WORK INSTRUCTION: Would you write out all of the records that follow, exactly as they stand?

EXERCISE MATERIAL:

"""

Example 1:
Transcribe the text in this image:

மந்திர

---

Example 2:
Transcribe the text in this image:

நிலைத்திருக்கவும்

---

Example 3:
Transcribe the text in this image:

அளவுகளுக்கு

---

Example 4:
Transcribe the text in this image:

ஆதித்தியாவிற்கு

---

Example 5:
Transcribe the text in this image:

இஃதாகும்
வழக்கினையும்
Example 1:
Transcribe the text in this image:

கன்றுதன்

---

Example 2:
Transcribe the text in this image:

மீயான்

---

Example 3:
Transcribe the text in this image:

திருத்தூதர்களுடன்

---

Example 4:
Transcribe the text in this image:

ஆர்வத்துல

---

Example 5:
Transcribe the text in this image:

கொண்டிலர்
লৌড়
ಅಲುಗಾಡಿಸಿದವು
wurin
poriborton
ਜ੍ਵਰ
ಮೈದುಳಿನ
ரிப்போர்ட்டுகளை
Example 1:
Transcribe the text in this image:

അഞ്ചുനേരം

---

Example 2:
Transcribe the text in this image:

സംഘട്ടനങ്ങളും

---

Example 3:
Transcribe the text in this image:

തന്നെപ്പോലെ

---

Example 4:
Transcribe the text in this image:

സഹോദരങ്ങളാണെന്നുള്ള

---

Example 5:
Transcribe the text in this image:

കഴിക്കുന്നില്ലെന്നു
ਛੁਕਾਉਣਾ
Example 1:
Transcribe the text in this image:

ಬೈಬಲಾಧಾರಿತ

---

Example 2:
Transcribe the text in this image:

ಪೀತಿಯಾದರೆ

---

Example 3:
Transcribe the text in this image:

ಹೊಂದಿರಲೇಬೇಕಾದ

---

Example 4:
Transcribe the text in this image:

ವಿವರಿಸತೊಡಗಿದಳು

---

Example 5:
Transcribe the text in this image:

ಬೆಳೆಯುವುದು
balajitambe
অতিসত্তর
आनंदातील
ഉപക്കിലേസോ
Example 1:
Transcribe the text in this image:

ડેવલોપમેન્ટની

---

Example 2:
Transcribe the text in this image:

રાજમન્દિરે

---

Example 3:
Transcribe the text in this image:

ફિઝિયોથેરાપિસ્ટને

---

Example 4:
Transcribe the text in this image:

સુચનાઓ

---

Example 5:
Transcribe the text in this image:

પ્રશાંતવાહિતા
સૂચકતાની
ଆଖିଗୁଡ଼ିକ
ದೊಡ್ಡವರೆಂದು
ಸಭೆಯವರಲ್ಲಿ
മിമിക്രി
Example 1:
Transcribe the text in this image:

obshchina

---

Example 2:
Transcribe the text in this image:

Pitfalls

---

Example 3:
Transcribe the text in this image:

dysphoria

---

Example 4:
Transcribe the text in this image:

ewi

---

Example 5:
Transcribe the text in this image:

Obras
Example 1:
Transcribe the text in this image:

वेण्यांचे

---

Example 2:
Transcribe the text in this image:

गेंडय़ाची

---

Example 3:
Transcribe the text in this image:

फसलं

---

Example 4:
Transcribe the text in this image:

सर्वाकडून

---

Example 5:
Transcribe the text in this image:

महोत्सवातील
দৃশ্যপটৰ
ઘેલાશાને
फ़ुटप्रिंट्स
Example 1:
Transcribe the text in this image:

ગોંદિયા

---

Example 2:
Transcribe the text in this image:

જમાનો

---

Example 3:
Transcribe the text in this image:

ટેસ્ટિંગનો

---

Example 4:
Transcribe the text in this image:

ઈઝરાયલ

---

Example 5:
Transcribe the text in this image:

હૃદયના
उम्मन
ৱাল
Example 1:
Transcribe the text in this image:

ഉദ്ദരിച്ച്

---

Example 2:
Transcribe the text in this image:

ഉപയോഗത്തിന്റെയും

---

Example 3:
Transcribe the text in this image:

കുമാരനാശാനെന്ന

"""

ANSWER:
Example 1:
Transcribe the text in this image:

மந்திர

---

Example 2:
Transcribe the text in this image:

நிலைத்திருக்கவும்

---

Example 3:
Transcribe the text in this image:

அளவுகளுக்கு

---

Example 4:
Transcribe the text in this image:

ஆதித்தியாவிற்கு

---

Example 5:
Transcribe the text in this image:

இஃதாகும்
வழக்கினையும்
Example 1:
Transcribe the text in this image:

கன்றுதன்

---

Example 2:
Transcribe the text in this image:

மீயான்

---

Example 3:
Transcribe the text in this image:

திருத்தூதர்களுடன்

---

Example 4:
Transcribe the text in this image:

ஆர்வத்துல

---

Example 5:
Transcribe the text in this image:

கொண்டிலர்
লৌড়
ಅಲುಗಾಡಿಸಿದವು
wurin
poriborton
ਜ੍ਵਰ
ಮೈದುಳಿನ
ரிப்போர்ட்டுகளை
Example 1:
Transcribe the text in this image:

അഞ്ചുനേരം

---

Example 2:
Transcribe the text in this image:

സംഘട്ടനങ്ങളും

---

Example 3:
Transcribe the text in this image:

തന്നെപ്പോലെ

---

Example 4:
Transcribe the text in this image:

സഹോദരങ്ങളാണെന്നുള്ള

---

Example 5:
Transcribe the text in this image:

കഴിക്കുന്നില്ലെന്നു
ਛੁਕਾਉਣਾ
Example 1:
Transcribe the text in this image:

ಬೈಬಲಾಧಾರಿತ

---

Example 2:
Transcribe the text in this image:

ಪೀತಿಯಾದರೆ

---

Example 3:
Transcribe the text in this image:

ಹೊಂದಿರಲೇಬೇಕಾದ

---

Example 4:
Transcribe the text in this image:

ವಿವರಿಸತೊಡಗಿದಳು

---

Example 5:
Transcribe the text in this image:

ಬೆಳೆಯುವುದು
balajitambe
অতিসত্তর
आनंदातील
ഉപക്കിലേസോ
Example 1:
Transcribe the text in this image:

ડેવલોપમેન્ટની

---

Example 2:
Transcribe the text in this image:

રાજમન્દિરે

---

Example 3:
Transcribe the text in this image:

ફિઝિયોથેરાપિસ્ટને

---

Example 4:
Transcribe the text in this image:

સુચનાઓ

---

Example 5:
Transcribe the text in this image:

પ્રશાંતવાહિતા
સૂચકતાની
ଆଖିଗୁଡ଼ିକ
ದೊಡ್ಡವರೆಂದು
ಸಭೆಯವರಲ್ಲಿ
മിമിക്രി
Example 1:
Transcribe the text in this image:

obshchina

---

Example 2:
Transcribe the text in this image:

Pitfalls

---

Example 3:
Transcribe the text in this image:

dysphoria

---

Example 4:
Transcribe the text in this image:

ewi

---

Example 5:
Transcribe the text in this image:

Obras
Example 1:
Transcribe the text in this image:

वेण्यांचे

---

Example 2:
Transcribe the text in this image:

गेंडय़ाची

---

Example 3:
Transcribe the text in this image:

फसलं

---

Example 4:
Transcribe the text in this image:

सर्वाकडून

---

Example 5:
Transcribe the text in this image:

महोत्सवातील
দৃশ্যপটৰ
ઘેલાશાને
फ़ुटप्रिंट्स
Example 1:
Transcribe the text in this image:

ગોંદિયા

---

Example 2:
Transcribe the text in this image:

જમાનો

---

Example 3:
Transcribe the text in this image:

ટેસ્ટિંગનો

---

Example 4:
Transcribe the text in this image:

ઈઝરાયલ

---

Example 5:
Transcribe the text in this image:

હૃદયના
उम्मन
ৱাল
Example 1:
Transcribe the text in this image:

ഉദ്ദരിച്ച്

---

Example 2:
Transcribe the text in this image:

ഉപയോഗത്തിന്റെയും

---

Example 3:
Transcribe the text in this image:

കുമാരനാശാനെന്ന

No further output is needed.